O texto deve ser defeituoso. Não deve ser capaz de andar sozinho, como se tivesse pernas, como se não precisasse de ajuda para andar, como se não precisasse da imagem para saber caminhar. Se o texto for autónomo e capaz, se não precisar de nada além de si mesmo, é apenas isso. Pode ser um texto excelente, mas é um texto que grita, que nos diz: não preciso de mais nada. Não preciso de ilustrações.
A relação entre o escritor e o ilustrador deve ser, quando penso nisso, como um corpo: uns ficam com os intestinos e com os rins e os outros com o que se vê. A ilustração deve ser um corpo do avesso, a mostrar o que está dentro usando a parte de fora. A questão não deve ser exibir as vísceras, mas sim, o que lhes corresponde cá fora: os cabelos, a pele, os lábios, os olhos a piscar, os dentes, os sapatos, o umbigo, as tatuagens e as mãos. E tudo isso é exactamente o que está dentro, mas de outra maneira, como um avesso.
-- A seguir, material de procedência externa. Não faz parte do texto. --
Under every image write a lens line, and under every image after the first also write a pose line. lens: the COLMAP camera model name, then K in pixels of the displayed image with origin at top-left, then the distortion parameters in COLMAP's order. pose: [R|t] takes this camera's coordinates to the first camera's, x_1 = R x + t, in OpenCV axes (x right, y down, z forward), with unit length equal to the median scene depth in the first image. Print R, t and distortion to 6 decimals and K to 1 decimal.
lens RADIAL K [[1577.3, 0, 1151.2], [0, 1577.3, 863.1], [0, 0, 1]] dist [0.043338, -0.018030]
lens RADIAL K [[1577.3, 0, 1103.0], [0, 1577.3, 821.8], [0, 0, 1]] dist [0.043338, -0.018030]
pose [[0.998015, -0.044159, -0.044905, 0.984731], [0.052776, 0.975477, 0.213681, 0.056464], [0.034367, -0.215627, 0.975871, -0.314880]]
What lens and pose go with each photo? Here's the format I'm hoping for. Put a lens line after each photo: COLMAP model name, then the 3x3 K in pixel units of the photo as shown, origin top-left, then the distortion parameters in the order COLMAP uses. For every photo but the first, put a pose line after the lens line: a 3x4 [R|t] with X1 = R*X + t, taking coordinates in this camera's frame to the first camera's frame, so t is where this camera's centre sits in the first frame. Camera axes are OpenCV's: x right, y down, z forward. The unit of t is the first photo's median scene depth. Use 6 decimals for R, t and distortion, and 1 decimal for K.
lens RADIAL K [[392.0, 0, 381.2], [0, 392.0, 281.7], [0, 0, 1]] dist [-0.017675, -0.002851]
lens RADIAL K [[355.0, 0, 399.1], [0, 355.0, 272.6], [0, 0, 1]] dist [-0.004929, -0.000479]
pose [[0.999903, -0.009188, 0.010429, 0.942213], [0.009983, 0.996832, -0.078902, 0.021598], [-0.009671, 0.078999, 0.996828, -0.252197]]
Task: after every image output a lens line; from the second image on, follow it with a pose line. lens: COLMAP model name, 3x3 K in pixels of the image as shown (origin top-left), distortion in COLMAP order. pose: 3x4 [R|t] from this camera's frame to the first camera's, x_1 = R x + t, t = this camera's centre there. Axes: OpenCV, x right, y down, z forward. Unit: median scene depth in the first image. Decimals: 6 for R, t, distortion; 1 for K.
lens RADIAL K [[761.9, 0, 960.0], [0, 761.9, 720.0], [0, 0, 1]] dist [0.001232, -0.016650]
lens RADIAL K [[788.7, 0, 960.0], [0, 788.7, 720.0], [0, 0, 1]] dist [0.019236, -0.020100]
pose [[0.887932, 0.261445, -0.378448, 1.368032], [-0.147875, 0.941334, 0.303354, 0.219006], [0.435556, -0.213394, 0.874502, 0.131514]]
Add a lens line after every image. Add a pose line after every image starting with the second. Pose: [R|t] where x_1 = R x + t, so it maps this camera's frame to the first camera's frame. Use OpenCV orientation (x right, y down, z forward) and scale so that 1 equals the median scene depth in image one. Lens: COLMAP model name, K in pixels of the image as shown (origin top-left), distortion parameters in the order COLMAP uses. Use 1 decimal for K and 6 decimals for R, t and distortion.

E o escritor deve saber respirar. As palavras têm de ter espaço entre elas para serem vistas mais eficientemente. As palavras precisam de deixar espaço para o que se vê. Precisam de saber calar-se. Não podem ocupar todas as folhas, usurpar todas as descrições. Em vez de dizerem que aqueles lábios são carmim, devem apenas apontar para o rosto, e, então, entra o trabalho do ilustrador que determinará a cor dos lábios. Uma parte da descrição pertence-lhe. Um texto que chega a um editor e não precisa de desenhos para ser compreendido, é um texto que não precisa de ser ilustrado. Ou melhor, não precisa de decoração, que seria o que, provavelmente, o esperava, pois nesse caso, as palavras bastavam. Não há nada de mal nisso, mas se queremos um livro com ilustração, é preciso que haja lugar para a ilustração e isso não é um espaço na folha, é um espaço entre as palavras, entre o que não é dito.
E o escritor, creio, deve saber mostrar com as suas palavras, que são vísceras, o que lhe vai na pele. Do mesmo modo que o ilustrador deve mostrar na pele o que lhe vai por dentro. Ou seja, devem ser um corpo. Não fazem a mesma coisa, não mostram a mesma coisa, mas são efectivamente um todo.